Sources close to Tropos have told Light Reading that, after seeing a two-radio router in the company's labs, they expect it to hit the market within months.
Tropos CEO Ron Sege sort of confirms the reports.
"As we start seeing more applications coming on line that start pushing expected revenue per user up -- location-based services and what have you -- you start seeing that maybe there is room to pay for more than one radio in a box," he says. "You can consider that we'll move in that direction."
But, he notes, it takes more than radios to make a mesh router attractive to a service provider. "Any announcements we make about our air interface plans will be accompanied by software models," Sege says. "We'll have an announcement [this] week along those lines -- being able to generate reports that tell an operator that for every subscriber attached to the network, what the health is of each laptop attached it, and telling the customers that they may not be well-positioned to the closest node. That's the lifeblood to the service provider."
Competitors have maintained that more radios are better, even if they increase operating costs per router. This is because they can cut down on the number of hops between nodes.
"Basically, cost effectiveness is very important, but the technology itself has to be part of the equation itself, especially when carriers start doing it," says Nan Chen, VP of marketing at Strix Systems Inc. , which competes with Tropos in the wireless mesh networking space. Strix's routers employ multiple radios.
In a wireless mesh, the network dynamically routes packets from node to node. A few have to be connected directly to the wired network, but the rest share a connection with one another over the air. Mesh networking is gaining popularity along with municipal wireless deployments. Hardware providers like Tropos, Strix, BelAir Networks Inc. , and Cisco Systems Inc. (Nasdaq: CSCO) have been teaming up with service providers to bring mesh to the masses. (See Mesh Fit for a MAN's Job?)
For example, Tropos teamed up with EarthLink Inc. (Nasdaq: ELNK) and Google (Nasdaq: GOOG) to win the bid for a municipal WiFi network in San Francisco earlier this month. Tropos's equipment also is behind Google's free WiFi trials in Mountain View, Calif.
Strix teamed up with MobilePro Corp. to win a contract in Tempe, Ariz., that spans 40 square miles. The team plans to expand the network into the suburbs of Gilbert and Chandler by the end of the year, resulting in a 187-square-mile mesh, Chen says.
And traditional wireline carriers are getting into the game, too. AT&T Inc. (NYSE: T) has teamed up with Tropos and IBM Corp. (NYSE: IBM) to bid on a potential contract that would serve Grand Rapids, Mich., Sege says.
According to Sege, there are some 190 municipal WiFi networks in some stage of planning right now. Boston has commissioned a task force and is expected to issue a request for proposal (RFP) to vendors and service providers later this year. Washington, D.C., is supposed to issue its RFP "any day now," he says. Houston and Minneapolis both have issued municipal wireless RFPs.

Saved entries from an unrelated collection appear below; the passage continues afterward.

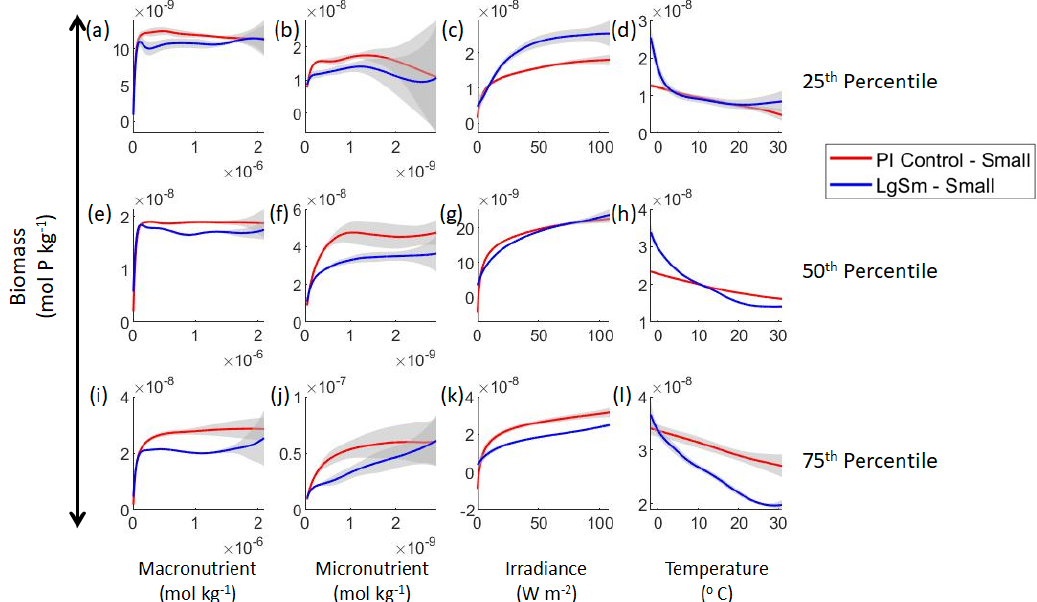
Figure 8. Sensitivity analysis plots for the small phytoplankton of Case 2. This figure is provided to allow for examination of the apparent relationships for the small phytoplankton, since the large phytoplankton apparent relationships made it difficult to see those for the small phytoplankton in Fig. 7. Each line is the prediction for the NNE (i.e., the average prediction of 25 NNs) specific to each model run, and the color of each line represents the model run (PI Control – red; LgSm – blue). The gray region around each line shows 1 standard deviation in the predictions of the individual NNs that make up each NNE (e.g., the gray region around the solid red curves shows the standard deviation in the predictions of the 25 NNs that make up that particular NNE). The rows correspond to the percentile value at which the other predictor variables were held constant (e.g., panel a varies the macronutrient across its min–max range and holds the micronutrient, irradiance, and temperature at their respective 25th percentile values). Columns show the x -axis variables as they vary between their min–max range. The y axis in all panels is the biomass concentration. Note that the biomass scale changes with each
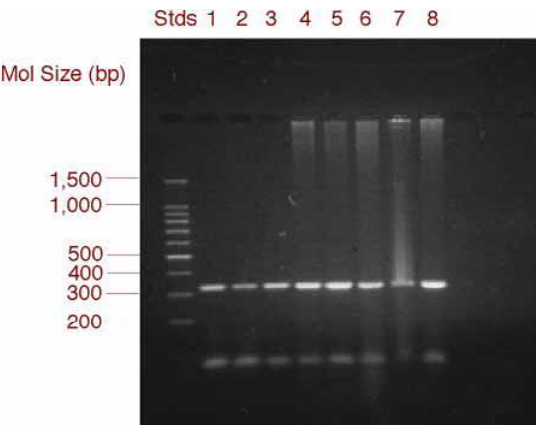
Figure 2. Effect of CAEV infection in vitro on the expression of a 324 bp fragment of MIP-1 α mRNA in peripheral blood mononuclear cells of goats. Total RNA extracted from PBM cells was subjected to RT-PCR using goat specific primers. Samples were electrophoresed on a 2% agarose gel, stained with ethidium bromide and photographed utilizing ultraviolet transillumination. Stds: mol. size marker; Lanes 1-4: control PBMC isolated from uninfected goats; Lanes 5-8: PBMC isolated from CAEV- infected goats.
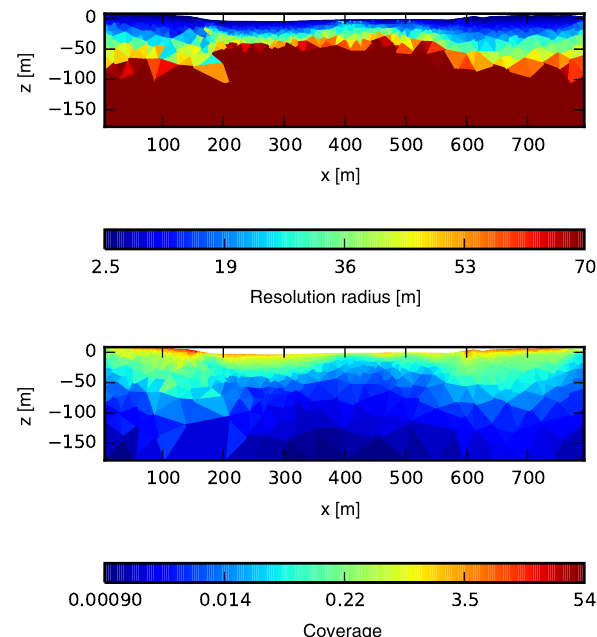
Figure 4. Calculated model resolution radii (a) and coverage (b) for ERT using the Jacobian matrix of the final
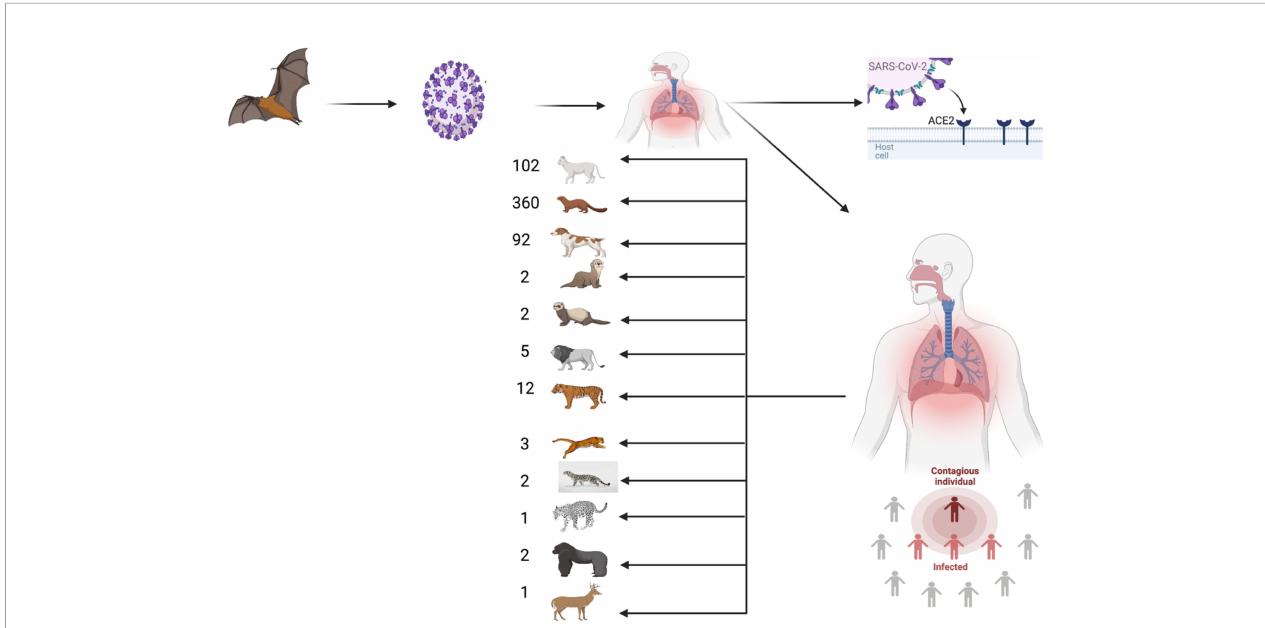
FIGURE 2 | COVID-19 outbreaks in animals. The fi gure illustrates the number of outbreaks reported worldwide by species according to the fi fth OIE report (till 30 September 2021) (OIE, 2021). The fi gure was assembled with Biorender website (Biorender, 2021).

This news could eventually be bothersome to carriers that specialize in cell phone services.
"Actually, I think it's the mobile operators who should be the most worried," says Esme Vos, founder of Muniwireless LLC, which tracks municipal wireless service deployments.
"If you are Comcast or AT&T or Earthlink and supply people with WiFi-enabled GSM phones or even cheap VOIP phones, give everyone a triple-play account (wireless broadband and TV and cheap VOIP), you can have mobile calling within the boundaries of the city at no cost -- especially if you use Skype."